Stavolta la bonifica del Traversino va fatta davvero, con interventi sul campo, e non solo sulla carta: per l’ex discarica di Lonato, già classificata come «sito contaminato» addirittura dal 1982 e cancellata dall’elenco delle aree pericolose nel 2018, la Provincia di Brescia ha disposto la riapertura della conferenza di servizi per decidere una strategia di analisi del rischio ambientale e interventi di definitiva messa in sicurezza. In sicurezza da cosa? Da un quantitativo imprecisato, si parla di 290 mila metri cubi, di rifiuti prevalentemente non inerti, fra i quali metalli pesanti e soprattutto «elementi radioattivi», rilevati dalle indagini della Procura della Repubblica di Brescia culminate nel maggio scorso con il sequestro dell’area. La presenza di radioattività non era stata rilevata in precedenza nemmeno dall’Arpa, che appunto nel 2018 aveva dichiarato non necessari i costosi interventi di bonifica (stimati in 5 milioni 693 mila 30 euro e 43 centesimi, secondo il progetto prodotto dalla proprietà dell’area) chiudendo l’istruttoria per la bonifica e cancellando il Traversino dai siti contaminati.


SEMBRAVA FINITA LÌ, ma non era per niente finita.
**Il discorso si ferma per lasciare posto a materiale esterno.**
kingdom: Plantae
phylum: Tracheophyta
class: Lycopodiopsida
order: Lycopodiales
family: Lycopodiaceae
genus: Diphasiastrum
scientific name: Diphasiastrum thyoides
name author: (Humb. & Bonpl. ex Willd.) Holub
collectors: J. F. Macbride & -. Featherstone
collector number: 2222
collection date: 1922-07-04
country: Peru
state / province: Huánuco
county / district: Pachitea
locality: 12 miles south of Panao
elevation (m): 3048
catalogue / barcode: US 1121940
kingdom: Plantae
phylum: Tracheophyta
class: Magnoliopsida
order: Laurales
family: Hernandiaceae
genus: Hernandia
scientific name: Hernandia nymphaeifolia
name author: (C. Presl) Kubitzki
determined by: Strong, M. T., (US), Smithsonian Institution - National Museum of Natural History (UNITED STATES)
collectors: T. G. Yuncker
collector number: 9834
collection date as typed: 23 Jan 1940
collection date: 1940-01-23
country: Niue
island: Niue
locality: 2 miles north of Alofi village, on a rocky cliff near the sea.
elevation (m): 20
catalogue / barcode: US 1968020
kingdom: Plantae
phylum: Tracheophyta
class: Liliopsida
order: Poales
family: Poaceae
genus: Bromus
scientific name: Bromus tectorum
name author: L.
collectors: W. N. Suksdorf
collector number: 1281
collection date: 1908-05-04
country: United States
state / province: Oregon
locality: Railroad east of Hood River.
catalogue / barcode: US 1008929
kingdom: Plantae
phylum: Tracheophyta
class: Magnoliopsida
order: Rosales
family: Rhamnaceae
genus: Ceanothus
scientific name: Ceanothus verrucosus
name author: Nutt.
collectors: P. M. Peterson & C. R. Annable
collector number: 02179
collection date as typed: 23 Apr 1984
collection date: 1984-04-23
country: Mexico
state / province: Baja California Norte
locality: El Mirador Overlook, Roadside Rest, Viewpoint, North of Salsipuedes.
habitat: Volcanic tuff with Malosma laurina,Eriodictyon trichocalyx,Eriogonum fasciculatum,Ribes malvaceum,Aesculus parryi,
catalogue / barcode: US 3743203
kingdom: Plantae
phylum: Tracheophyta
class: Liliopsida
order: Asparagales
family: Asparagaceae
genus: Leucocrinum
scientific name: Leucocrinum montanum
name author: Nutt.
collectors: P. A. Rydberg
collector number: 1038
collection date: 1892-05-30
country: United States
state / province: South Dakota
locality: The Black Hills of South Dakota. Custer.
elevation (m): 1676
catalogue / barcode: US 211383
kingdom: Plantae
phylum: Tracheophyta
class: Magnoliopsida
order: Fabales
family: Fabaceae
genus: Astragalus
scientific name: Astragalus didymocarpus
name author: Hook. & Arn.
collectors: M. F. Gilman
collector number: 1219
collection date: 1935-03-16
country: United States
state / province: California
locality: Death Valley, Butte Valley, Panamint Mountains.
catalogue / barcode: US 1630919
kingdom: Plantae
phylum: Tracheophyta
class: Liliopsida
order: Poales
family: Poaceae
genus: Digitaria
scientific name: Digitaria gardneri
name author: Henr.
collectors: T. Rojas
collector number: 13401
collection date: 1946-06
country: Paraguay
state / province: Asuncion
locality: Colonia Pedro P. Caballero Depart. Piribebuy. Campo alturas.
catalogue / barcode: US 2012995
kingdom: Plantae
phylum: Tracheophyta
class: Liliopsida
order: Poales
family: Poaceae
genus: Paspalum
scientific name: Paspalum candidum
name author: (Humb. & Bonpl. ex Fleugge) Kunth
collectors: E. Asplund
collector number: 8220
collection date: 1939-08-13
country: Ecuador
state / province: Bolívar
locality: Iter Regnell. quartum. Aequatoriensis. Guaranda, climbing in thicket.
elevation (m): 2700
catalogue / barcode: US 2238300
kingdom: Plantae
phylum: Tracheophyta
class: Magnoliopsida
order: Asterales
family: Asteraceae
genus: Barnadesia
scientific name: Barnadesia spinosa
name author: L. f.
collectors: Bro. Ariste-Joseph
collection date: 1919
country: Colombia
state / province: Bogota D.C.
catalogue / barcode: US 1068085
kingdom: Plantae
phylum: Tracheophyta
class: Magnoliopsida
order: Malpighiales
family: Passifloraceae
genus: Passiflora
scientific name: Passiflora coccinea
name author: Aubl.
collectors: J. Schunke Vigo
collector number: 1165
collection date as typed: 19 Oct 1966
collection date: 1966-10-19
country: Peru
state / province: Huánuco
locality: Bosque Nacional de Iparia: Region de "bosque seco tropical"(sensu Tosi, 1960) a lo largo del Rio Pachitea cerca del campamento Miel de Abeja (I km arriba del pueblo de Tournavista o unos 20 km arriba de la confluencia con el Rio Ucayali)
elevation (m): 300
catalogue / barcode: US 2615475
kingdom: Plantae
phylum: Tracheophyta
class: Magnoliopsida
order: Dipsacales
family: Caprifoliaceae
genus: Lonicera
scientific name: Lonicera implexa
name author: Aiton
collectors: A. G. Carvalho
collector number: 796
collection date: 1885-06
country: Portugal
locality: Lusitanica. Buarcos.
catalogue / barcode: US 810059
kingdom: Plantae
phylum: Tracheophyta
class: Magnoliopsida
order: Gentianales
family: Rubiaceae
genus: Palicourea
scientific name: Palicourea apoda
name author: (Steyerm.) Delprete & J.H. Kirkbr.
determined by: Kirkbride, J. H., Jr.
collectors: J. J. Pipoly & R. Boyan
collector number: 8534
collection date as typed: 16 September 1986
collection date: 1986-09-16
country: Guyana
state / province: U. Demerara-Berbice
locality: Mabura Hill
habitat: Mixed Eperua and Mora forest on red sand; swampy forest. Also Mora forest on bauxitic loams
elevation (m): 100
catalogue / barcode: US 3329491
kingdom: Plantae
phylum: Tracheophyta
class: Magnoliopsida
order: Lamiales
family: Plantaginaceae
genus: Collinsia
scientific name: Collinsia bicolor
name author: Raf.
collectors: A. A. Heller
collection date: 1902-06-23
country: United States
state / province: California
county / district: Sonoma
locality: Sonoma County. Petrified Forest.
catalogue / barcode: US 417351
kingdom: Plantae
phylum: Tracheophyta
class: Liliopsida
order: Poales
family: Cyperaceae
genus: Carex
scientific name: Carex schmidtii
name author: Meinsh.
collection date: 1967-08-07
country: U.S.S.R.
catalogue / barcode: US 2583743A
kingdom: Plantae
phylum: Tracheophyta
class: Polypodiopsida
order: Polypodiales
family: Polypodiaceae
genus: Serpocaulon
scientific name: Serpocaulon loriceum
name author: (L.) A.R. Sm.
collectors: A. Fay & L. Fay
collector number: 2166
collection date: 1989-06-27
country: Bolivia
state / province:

L’inchiesta del pm Ambrogio Cassiani, che aveva indagato i proprietari del sito e gli amministratori della ditta Vezzola per le ipotesi di discarica abusiva e inquinamento ambientale, aveva portato infatti, con successive analisi della stessa Arpa su ordine della Procura, a rilevare che: «Rifiuti di varia natura quali scorie di acciaieria, olii esausti, pneumatici, omettendo di effettuare la bonifica dell’area, cagionavano il deterioramento della falda acquifera contaminata da manganese, alluminio, triclorometano, dicloropropano e concentrazioni di elementi radioattivi Alfa e Beta superiori al limite consentito». Di questo parlava la Procura a maggio, disponendo il sequestro del Traversino e della vicina cava Vezzola, a opera dei carabinieri Forestali. Ma oltre al fronte giudiziario e investigativo, si è aperto quello ambientale. Come più volte ribadito dal Comune di Lonato, la falda sotto il Traversino non «comunica» con l’acquedotto e non c’è traccia, attestano le analisi di A2A, di radioattività nella rete idrica che fornisce acqua alle case. Ma la radioattività c’è al Traversino e qualcosa va fatto. A disporlo era stato il mese scorso il prefetto di Brescia, Attilio Visconti: l’«ordine» partito dalla Provincia ne è l’effetto.


CHE COSA SUCCEDERÀ? Si riuniranno in conferenza il Comune, Provincia, Regione, Arpa e proprietà. Si deciderà come analizzare il rischio e come metterlo in sicurezza, a spese della proprietà. Compito non facile, perché se là sotto ci sono rifiuti per 290 mila metri cubi anche tossici e radioattivi, con una falda, allora smuovere, frantumare e rimuovere potrebbe rivelarsi poco fattibile. Un’ipotesi di lavoro già sul tavolo è quella di costruire un «diaframma», uno scudo attorno al perimetro per isolare la ex discarica, che impedisca migrazioni di acque contaminate in orizzontale verso le acque circostanti. Ma in verticale? Per un intervento «conservativo», si potrebbe verificare se il sottostante strato di argilla possa isolare la base della discarica, ma anche qui sembra difficile. Tutto da valutare in conferenza di servizi. Intanto una cosa è certa: la questione non è chiusa, anzi è riaperta.